Could you reproduce the forum thread about the Pioneer RTA with dropping resistance word for word, in full?

# Exercise passage
◇ ◇ ◇ ◇

# Pioneer rta with dropping resistance



## Leven Naicker (31/3/21)

Hi everyone, I'm currently rocking a pioneer rta and the resistance keeps dropping. 
After installing a new coil the resistance reads 0.79 after being wicked and primed. After a few hours the resistance begins to drop to 0.73 then within an hour down to 0.69 and shortly to 0.65 where it remains. The vape is awful tastes as if there are hotspots which there are non, 510 is firmly in place, all insulators are perfect, posts not touching, screws tightened firm and the build isnt touching the chimney neither are the leads. I have tried various different mods to no avail. I have taken the tank apart completely cleaned everything and put it back starts off fine but ultimately ends up doing the same thing. I have also tried different coils but they all do the same thing. 
Any one have any idea what's the cause for this ? 
Maybe something simple I may be missing


----------



## Grand Guru (31/3/21)

The coil is touching the chimney. Just push it down 0.5 mm and see what happens.


----------



## Timwis (31/3/21)

Was before @Grand Guru's post going to say that builds do behave in that way starting higher and dropping until they settle but that wouldn't account for the bad taste so @Grand Guru is probably correct apart from i doubt the coil is actually touching the chimney as wouldn't that cause an atomizer short?


----------



## Paul33 (31/3/21)

Leven Naicker said:


> Hi everyone, I'm currently rocking a pioneer rta and the resistance keeps dropping.
> After installing a new coil the resistance reads 0.79 after being wicked and primed. After a few hours the resistance begins to drop to 0.73 then within an hour down to 0.69 and shortly to 0.65 where it remains. The vape is awful tastes as if there are hotspots which there are non, 510 is firmly in place, all insulators are perfect, posts not touching, screws tightened firm and the build isnt touching the chimney neither are the leads. I have tried various different mods to no avail. I have taken the tank apart completely cleaned everything and put it back starts off fine but ultimately ends up doing the same thing. I have also tried different coils but they all do the same thing.

◇ ◇ ◇ ◇

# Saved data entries
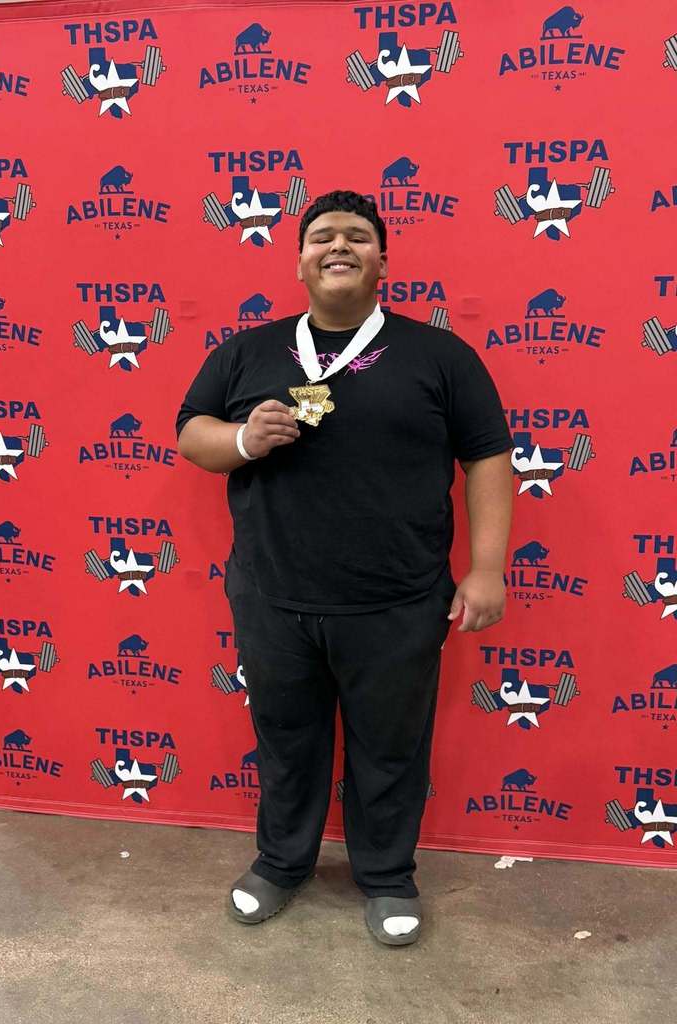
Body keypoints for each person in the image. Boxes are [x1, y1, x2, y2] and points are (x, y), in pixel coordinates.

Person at [175, 191, 514, 946]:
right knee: (286, 739)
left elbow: (488, 456)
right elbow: (190, 434)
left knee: (390, 748)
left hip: (397, 601)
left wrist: (486, 568)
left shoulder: (440, 356)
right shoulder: (247, 352)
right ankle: (279, 864)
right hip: (273, 596)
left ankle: (388, 875)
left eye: (357, 237)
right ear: (298, 259)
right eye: (322, 235)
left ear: (382, 261)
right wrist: (240, 441)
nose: (339, 246)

◇ ◇ ◇ ◇

# Problem solution
# Pioneer rta with dropping resistance



## Leven Naicker (31/3/21)

Hi everyone, I'm currently rocking a pioneer rta and the resistance keeps dropping. 
After installing a new coil the resistance reads 0.79 after being wicked and primed. After a few hours the resistance begins to drop to 0.73 then within an hour down to 0.69 and shortly to 0.65 where it remains. The vape is awful tastes as if there are hotspots which there are non, 510 is firmly in place, all insulators are perfect, posts not touching, screws tightened firm and the build isnt touching the chimney neither are the leads. I have tried various different mods to no avail. I have taken the tank apart completely cleaned everything and put it back starts off fine but ultimately ends up doing the same thing. I have also tried different coils but they all do the same thing. 
Any one have any idea what's the cause for this ? 
Maybe something simple I may be missing


----------



## Grand Guru (31/3/21)

The coil is touching the chimney. Just push it down 0.5 mm and see what happens.


----------



## Timwis (31/3/21)

Was before @Grand Guru's post going to say that builds do behave in that way starting higher and dropping until they settle but that wouldn't account for the bad taste so @Grand Guru is probably correct apart from i doubt the coil is actually touching the chimney as wouldn't that cause an atomizer short?


----------



## Paul33 (31/3/21)

Leven Naicker said:


> Hi everyone, I'm currently rocking a pioneer rta and the resistance keeps dropping.
> After installing a new coil the resistance reads 0.79 after being wicked and primed. After a few hours the resistance begins to drop to 0.73 then within an hour down to 0.69 and shortly to 0.65 where it remains. The vape is awful tastes as if there are hotspots which there are non, 510 is firmly in place, all insulators are perfect, posts not touching, screws tightened firm and the build isnt touching the chimney neither are the leads. I have tried various different mods to no avail. I have taken the tank apart completely cleaned everything and put it back starts off fine but ultimately ends up doing the same thing. I have also tried different coils but they all do the same thing.